Follow the instructions below to create a Parquet data source. You can onboard one file or multiple files with the identical format (schema) per data source.

If your Parquet source is consistently updated with new or changed files, you can configure the source to process the data incrementally. For details, see Configuring a CSV or Parquet Source for Incremental Processing.

  1. In the Anzo application, expand the Onboard menu and click Structured Data. Anzo displays the Data Sources screen, which lists any existing data sources. For example:

  2. Click the Add Data Source button and select File > Parquet Data Source. Anzo opens the Create Parquet Data Source screen.

  3. Specify a name for the source in the Title field, and type an optional description in the Description field. Then click Save. Anzo saves the source and displays the Overview tab. For example:

  4. On the Overview tab, click in the Parquet File field to make the value editable. Then click Browse to open the File Location dialog box and select the file to import.
  5. In the File Location dialog box on the left side of the screen, select the file store for the Parquet file. On the right side of the screen, navigate to the directory that contains the file to import. The screen displays the list of files in the directory. For example:

  6. Select the file that you want to import. If you have multiple files with the identical format you can select the Insert Wildcard option. Then type a string using asterisks as wildcard characters to find the files with similar names. Files that match the specified string will be imported as one file and will result in one job being created in the pipeline to ingest all of the files that are selected by the specified string. You can specify up to 16,000 files using a wildcard. After typing a string, click Apply to include that string in the Selected list.

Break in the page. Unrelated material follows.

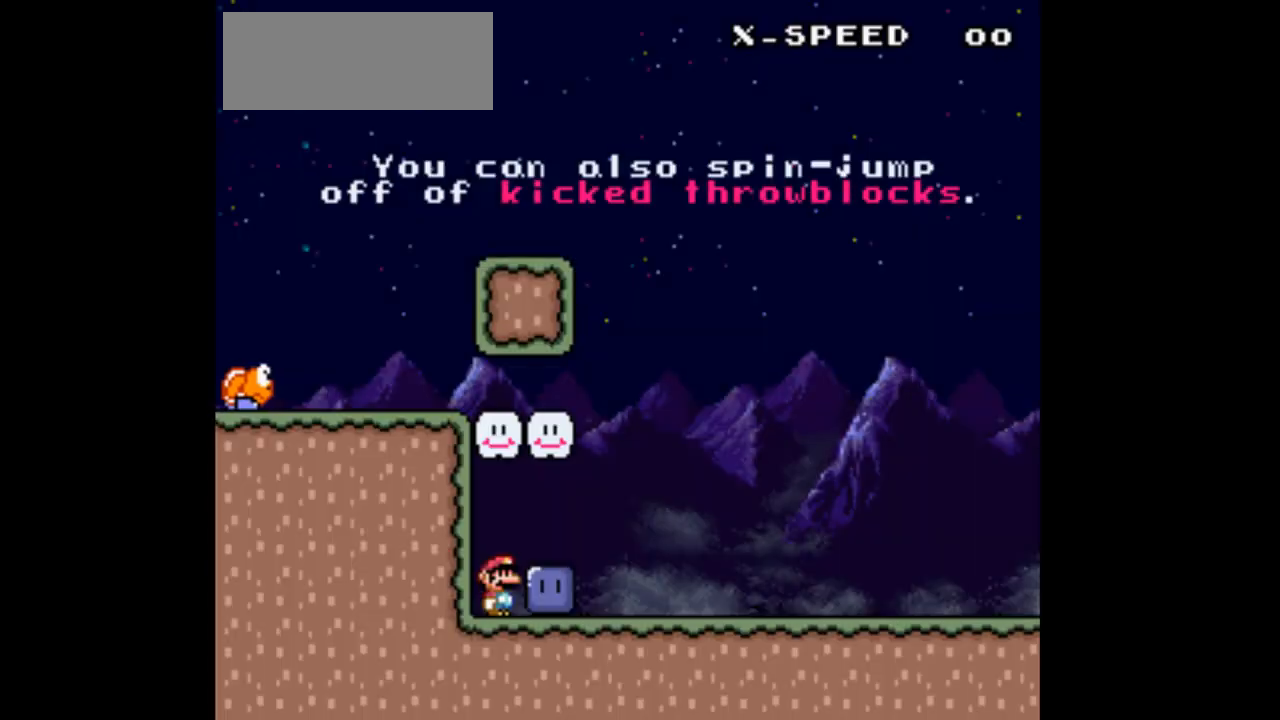
Gameplay with a controller (Nintendo layout); each line is a JSON object with the inputs held at the frame after it. "events" lists button and stick changes between this image and that frame as [ms after this image, input, new state], when the widget could be followed in between. Not read: L3 R3.
{"buttons": [], "events": [[300, "DPAD_RIGHT", "down"], [433, "DPAD_RIGHT", "up"], [500, "X", "up"]]}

    The image below shows a directory with multiple parquet files. The events.parquet and events-2.parquet file have the identical format and can be imported as one file. The Insert Wildcard option is selected, and event* is specified to identify the two files.

  7. After selecting the file, click OK to close the File Location dialog box. Then click the checkmark icon () to save the change to the Parquet File field. Anzo imports the file and generates a data model.

For information about creating or changing primary keys and foreign keys, see Assigning Primary and Foreign Keys in a Schema.

When you are ready to onboard the data to Anzo, see Onboarding Data with the Automated Workflow for next steps. Or, if you want to onboard or virtualize the source by manually writing SPARQL queries against the Graph Data Interface service, see Onboarding or Virtualizing Data with SPARQL Queries.